Monday, May 10, 2010

THE BIRTH OF HOPE

Every child is born a tiny bundle of great potentiality. That baby might grow up to be the scientist who discovers the cure for cancer, or a President that leads us to our finest days, or a preacher used to bring about another spiritual awakening, or a missionary that shakes a continent with the Gospel.

We don’t know. What we do know is that the birth of hope requires a lot of pain. In case you didn’t know, the stork doesn’t really fly in and drop a baby in a basket on our doorstep. The closest thing a mother will ever experience to death without dying is the trauma to her body of bringing new life into the world. Yesterday, we honored mothers through the observance of Mother’s Day—and we did well to do so. We are here because of what they suffered in carrying us, nourishing us and birthing us. For most, that wasn’t the end of their pain! Children can continue to hurt—though the pain is usually transferred from the womb to the heart in later years.
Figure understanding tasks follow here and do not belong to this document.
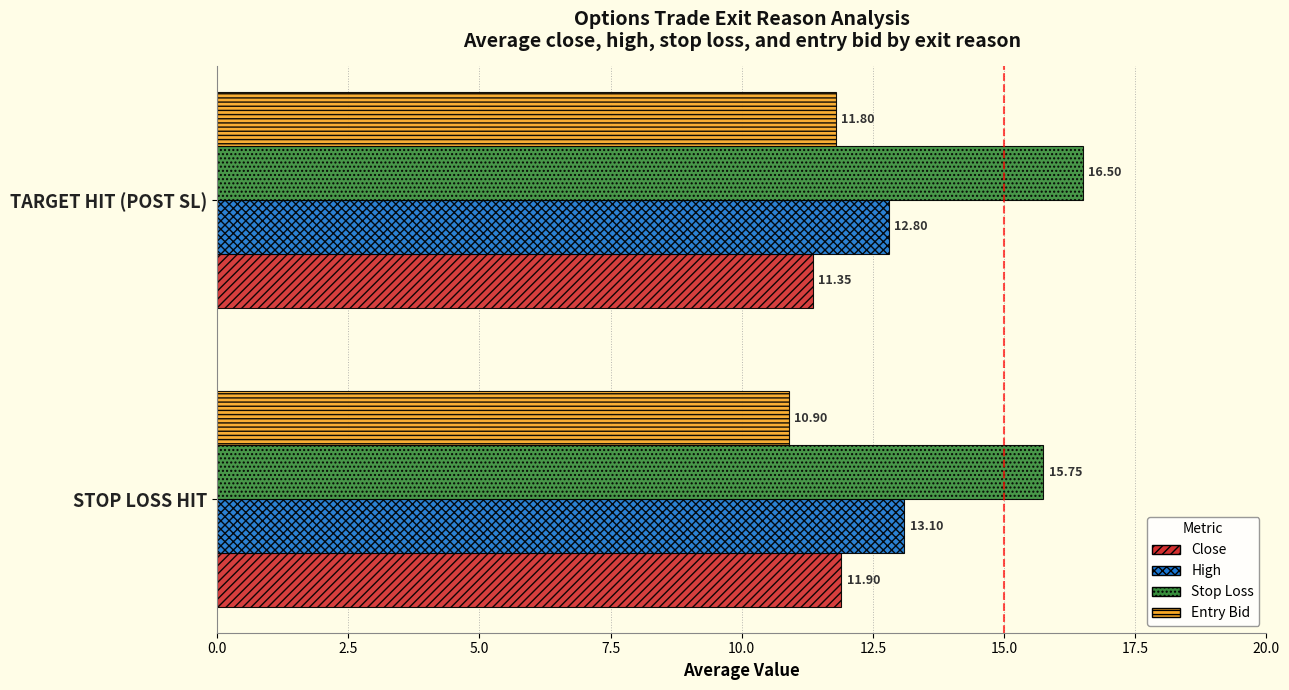

What is the highest value of the Stop Loss series?

16.5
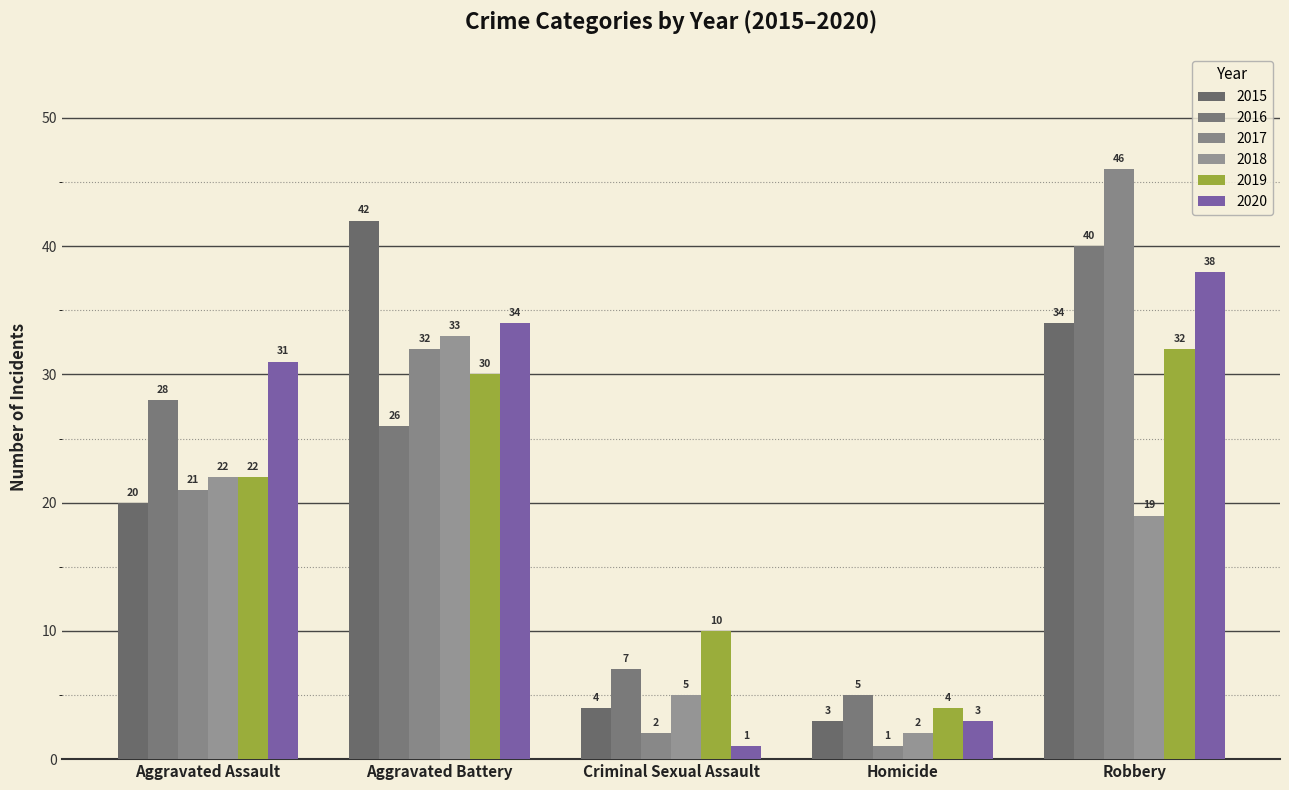

Count the number of categories in the chart.

5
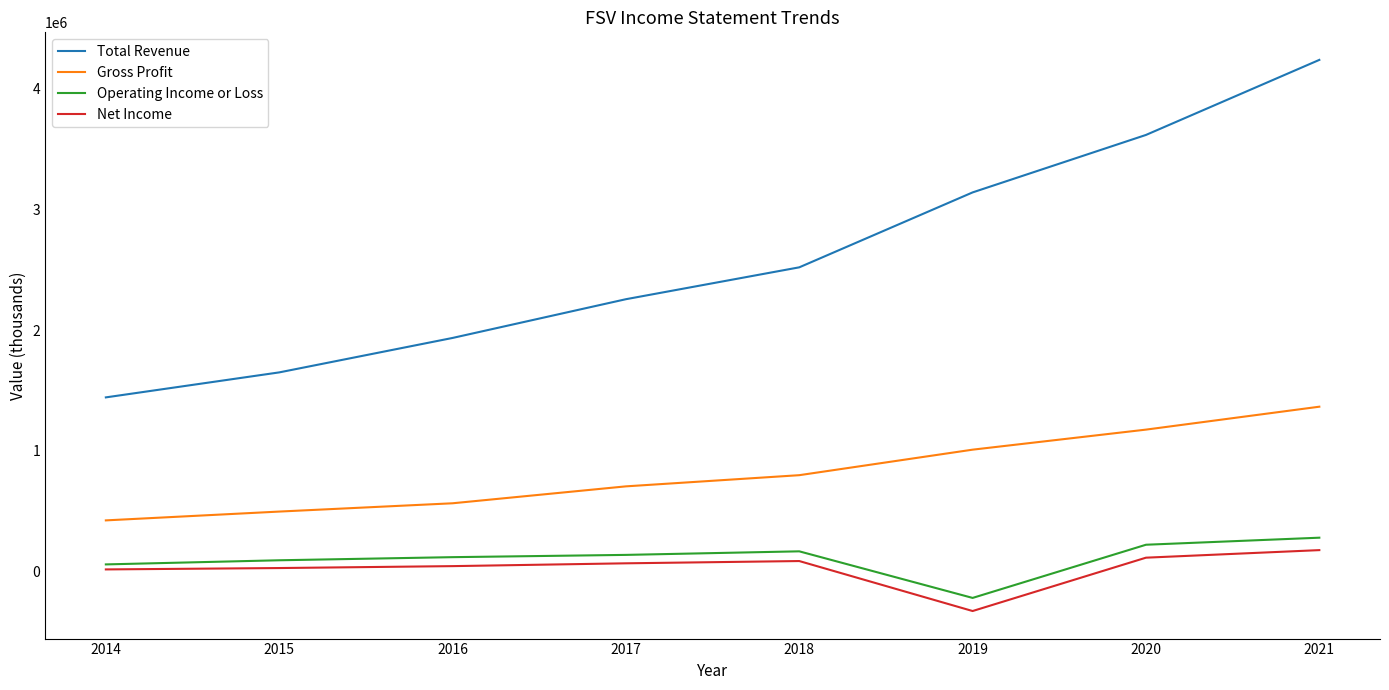

Is it true that Net Income equals 85900 at 2018?

True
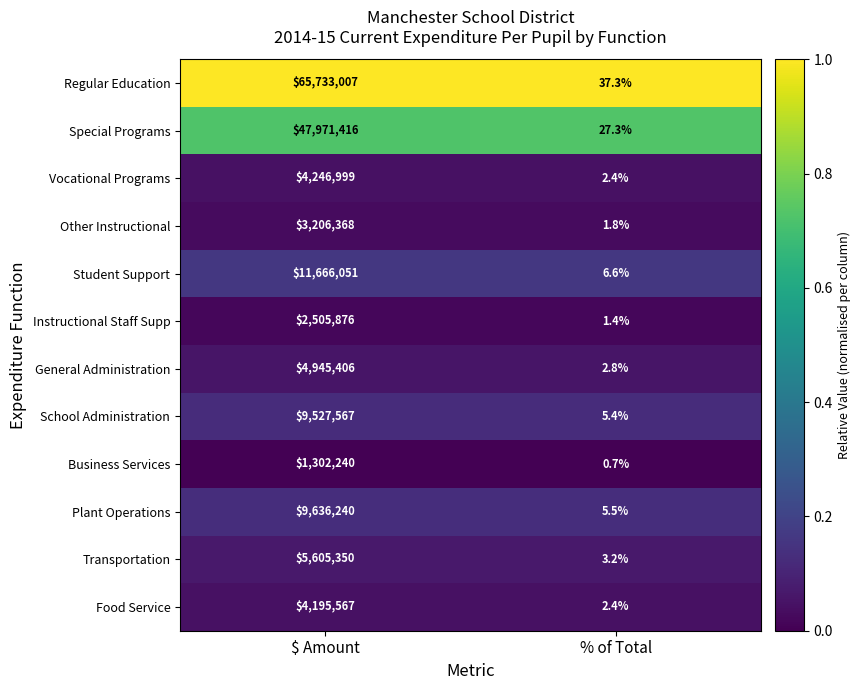

True or false: Instructional Staff Supp has a value of 3616797.5 at $ Amount.

False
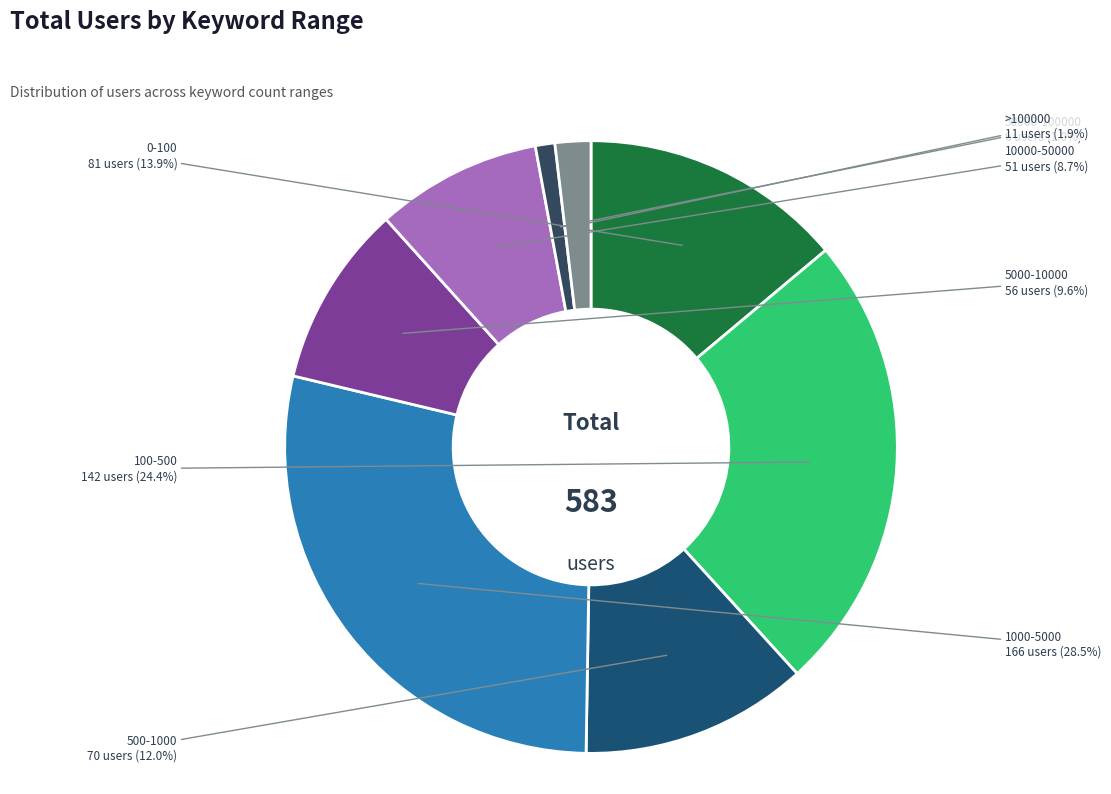

To the nearest percent, what is the difference between the >100000 and 100-500 slice percentages?

22%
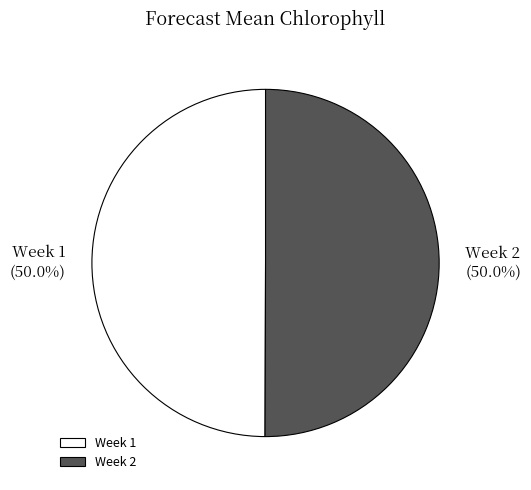

What is the ratio of the value at Week 2 to the value at Week 1?

1.0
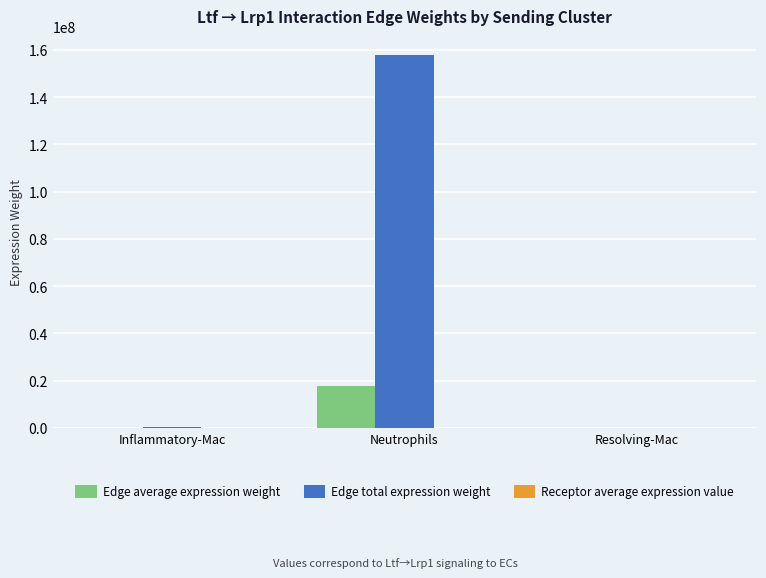

Which series has the largest total across all categories?

Edge total expression weight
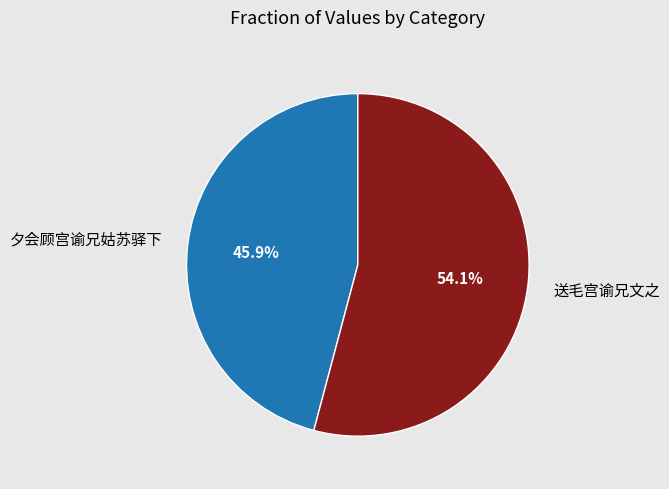

Rank the categories by value from lowest to highest.

夕会顾宫谕兄姑苏驿下, 送毛宫谕兄文之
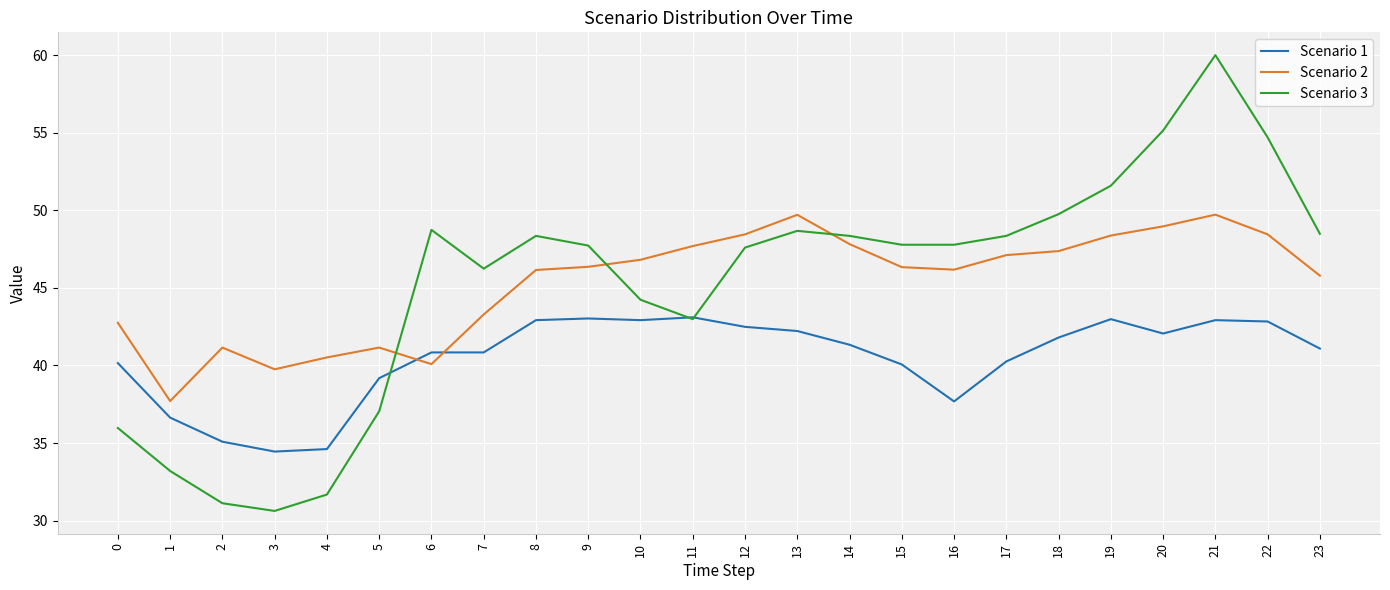

After their last crossing, which series has the higher values: Scenario 1 or Scenario 2?

Scenario 2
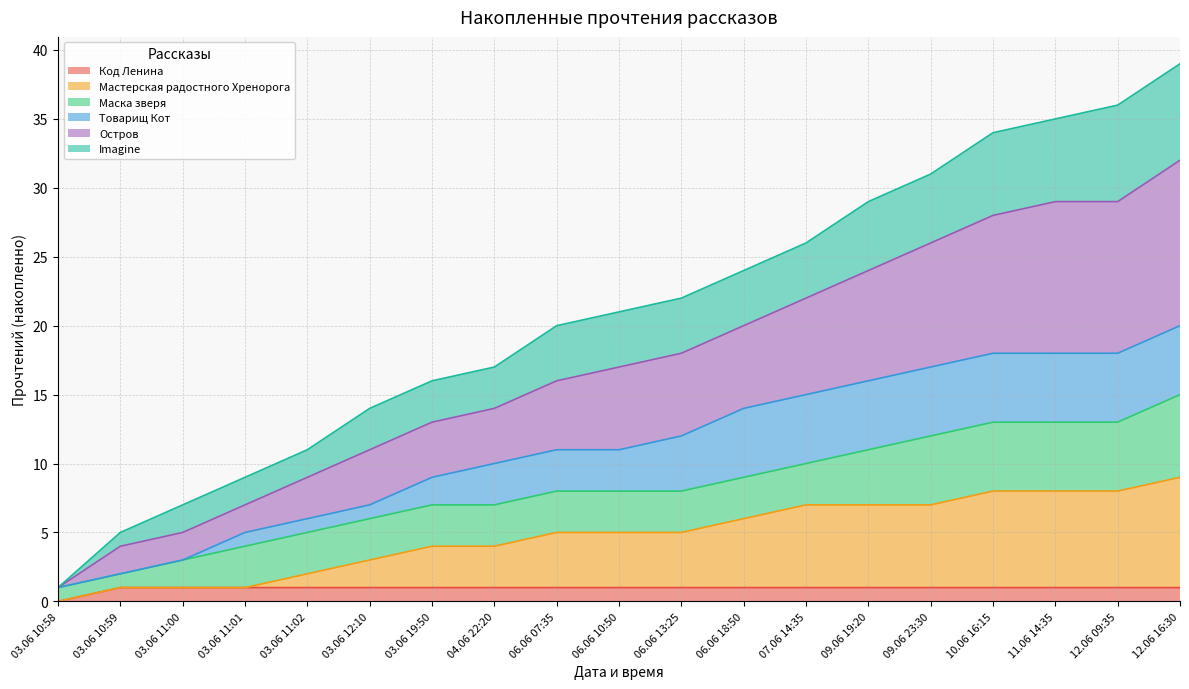

At which label does Код Ленина reach its minimum?

03.06 10:58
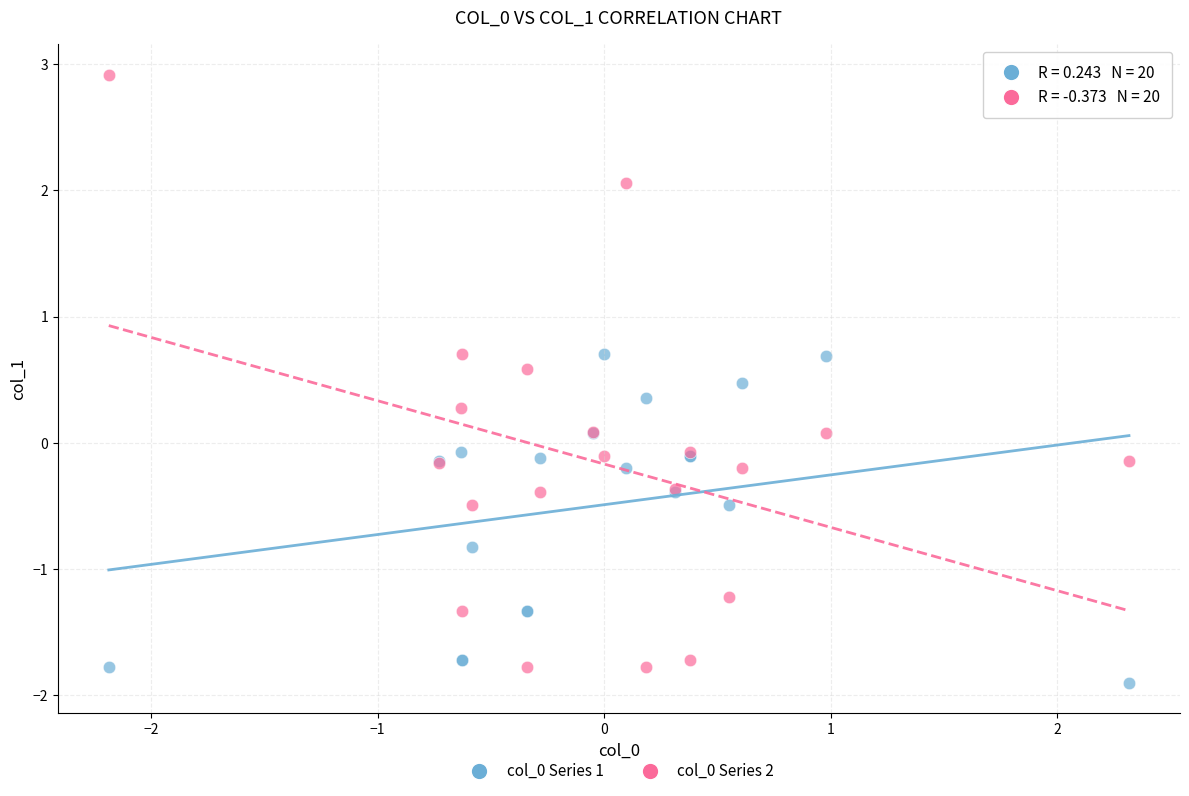

What is the X range (max minus min) for the scatter plot?

4.5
Understand this—there can be no birth of hope apart from the bearing of hurt. This physical reality provides an abiding spiritual principle: first there is the cross and then the crown; first, humiliation and then exaltation; first suffering and then glory. That is what we observe in Romans 8:22-25:

22 For we know that the whole creation groans and labors with birth pangs together until now.
23 Not only that, but we also who have the firstfruits of the Spirit, even we ourselves groan within ourselves, eagerly waiting for the adoption, the redemption of our body.
24 For we were saved in this hope, but hope that is seen is not hope; for why does one still hope for what he sees?
25 But if we hope for what we do not see, we eagerly wait for it with perseverance.

This week we will follow our spiritual obstetrician, Paul the Apostle, as he enters the Biblical maternity ward and delivers to us the birth of hope.